Cette décision judiciaire survient peu de temps après que la population québécoise se soit insurgée de la mort tragique d’un itinérant à Montréal, décédé dans une toilette publique à l’extérieur d’un refuge contraint par la Santé publique à fermer ses portes le soir.

 

Suite à la décision de la juge Masse en début de semaine, François Legault a affirmé que les itinérants ayant reçu des constats d’infraction préalablement à la modification du décret imposant le couvre-feu n’auront pas à les payer.

 

En somme, l’ordonnance de sauvegarde émise par la juge Masse fait preuve de l’importance capitale du contrôle judiciaire dans notre société. En effet, cette situation met en lumière l’apport fondamental du contrôle qu’exerce le système de justice sur le processus décisionnel administratif pour l’empêcher de prendre des décisions qui contreviennent aux droits et libertés des Québécois, comme ce fut malheureusement le cas pour les personnes en situation d’itinérance soumises au couvre-feu. La légalité des actes du gouvernement se doit d’être surveillée étroitement, encore davantage dans le cas d’une crise sanitaire sans précédent.

 

Ce billet de blog a été rédigé par un étudiant de CCLA-PBSC Rights Watch. Les opinions exprimées ne reflètent pas nécessairement le point de vue de l’ACLC ou de PBSC.

 

This blog post was written by a CCLA-PBSC Rights Watch student. Views expressed do not necessarily reflect the view of the CCLA or PBSC.

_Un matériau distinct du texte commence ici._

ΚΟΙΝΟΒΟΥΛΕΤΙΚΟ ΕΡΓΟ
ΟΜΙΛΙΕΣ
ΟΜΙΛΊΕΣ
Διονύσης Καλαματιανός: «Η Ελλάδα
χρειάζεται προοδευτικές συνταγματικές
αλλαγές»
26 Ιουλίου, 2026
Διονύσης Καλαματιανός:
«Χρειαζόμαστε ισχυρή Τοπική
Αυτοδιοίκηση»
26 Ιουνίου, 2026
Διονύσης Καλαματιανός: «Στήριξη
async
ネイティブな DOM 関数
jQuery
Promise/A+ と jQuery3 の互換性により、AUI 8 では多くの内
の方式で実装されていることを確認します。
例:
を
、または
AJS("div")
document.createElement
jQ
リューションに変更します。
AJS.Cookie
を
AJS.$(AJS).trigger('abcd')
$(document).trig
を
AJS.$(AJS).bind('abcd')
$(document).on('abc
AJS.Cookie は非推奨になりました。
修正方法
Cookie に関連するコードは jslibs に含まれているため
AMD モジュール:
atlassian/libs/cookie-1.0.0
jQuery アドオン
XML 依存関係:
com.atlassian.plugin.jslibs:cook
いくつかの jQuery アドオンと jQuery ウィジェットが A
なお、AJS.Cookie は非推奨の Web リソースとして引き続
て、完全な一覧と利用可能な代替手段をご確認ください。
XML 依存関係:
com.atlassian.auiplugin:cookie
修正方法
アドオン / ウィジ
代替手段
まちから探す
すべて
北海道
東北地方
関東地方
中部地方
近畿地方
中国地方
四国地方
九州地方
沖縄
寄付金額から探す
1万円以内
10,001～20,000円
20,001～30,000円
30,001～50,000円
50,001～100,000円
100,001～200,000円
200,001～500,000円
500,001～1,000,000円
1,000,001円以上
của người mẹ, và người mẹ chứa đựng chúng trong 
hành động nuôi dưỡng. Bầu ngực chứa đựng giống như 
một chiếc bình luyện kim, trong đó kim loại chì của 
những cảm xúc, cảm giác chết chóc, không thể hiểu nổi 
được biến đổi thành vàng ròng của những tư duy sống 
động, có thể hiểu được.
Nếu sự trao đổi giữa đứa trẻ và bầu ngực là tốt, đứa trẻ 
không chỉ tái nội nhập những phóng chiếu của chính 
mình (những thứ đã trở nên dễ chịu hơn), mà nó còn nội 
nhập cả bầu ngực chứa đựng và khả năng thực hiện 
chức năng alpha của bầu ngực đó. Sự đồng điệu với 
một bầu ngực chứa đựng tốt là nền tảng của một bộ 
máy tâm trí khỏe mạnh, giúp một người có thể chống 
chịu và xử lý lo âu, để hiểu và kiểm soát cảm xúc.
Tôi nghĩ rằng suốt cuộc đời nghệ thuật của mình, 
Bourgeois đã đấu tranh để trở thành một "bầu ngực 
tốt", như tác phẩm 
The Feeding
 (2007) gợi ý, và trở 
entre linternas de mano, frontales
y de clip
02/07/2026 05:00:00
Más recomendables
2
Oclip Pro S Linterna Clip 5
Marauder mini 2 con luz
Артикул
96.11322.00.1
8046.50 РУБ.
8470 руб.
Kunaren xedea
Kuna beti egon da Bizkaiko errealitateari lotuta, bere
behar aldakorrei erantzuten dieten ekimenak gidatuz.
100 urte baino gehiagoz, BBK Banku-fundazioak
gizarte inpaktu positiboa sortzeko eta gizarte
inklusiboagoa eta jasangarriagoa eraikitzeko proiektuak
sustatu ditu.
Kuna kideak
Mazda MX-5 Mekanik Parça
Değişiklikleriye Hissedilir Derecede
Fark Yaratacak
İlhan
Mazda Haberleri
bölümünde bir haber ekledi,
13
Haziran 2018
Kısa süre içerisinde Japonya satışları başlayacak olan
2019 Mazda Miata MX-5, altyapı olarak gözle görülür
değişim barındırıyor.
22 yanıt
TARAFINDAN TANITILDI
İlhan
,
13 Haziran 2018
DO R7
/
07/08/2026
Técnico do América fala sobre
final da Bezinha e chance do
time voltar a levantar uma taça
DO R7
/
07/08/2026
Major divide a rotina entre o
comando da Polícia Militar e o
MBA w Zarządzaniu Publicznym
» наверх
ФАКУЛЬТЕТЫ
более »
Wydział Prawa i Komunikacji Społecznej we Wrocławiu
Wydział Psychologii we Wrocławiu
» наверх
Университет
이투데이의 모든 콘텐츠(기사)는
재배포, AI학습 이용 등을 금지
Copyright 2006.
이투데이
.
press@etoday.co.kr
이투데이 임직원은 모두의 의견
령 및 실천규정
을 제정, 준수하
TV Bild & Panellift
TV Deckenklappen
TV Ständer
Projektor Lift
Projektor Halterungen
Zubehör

1 Comment on "La Cour supérieure du Québec exempte finalement les personnes en situation d’itinérance du couvre-feu"

  1. Sylvie Bergeron | 01/02/2021 at 12:59 pm |

    Preuve que le système de justice du Québec fonctionne lorsqu’il est exercé dans une période de temps “raisonnable”, ce qui fut le cas ici. Cette demande de contrôle judiciaire était pertinente et nécessaire et fut adressée promptement . Malheureusement, on ne peut toutefois en dire autant de toutes les causes!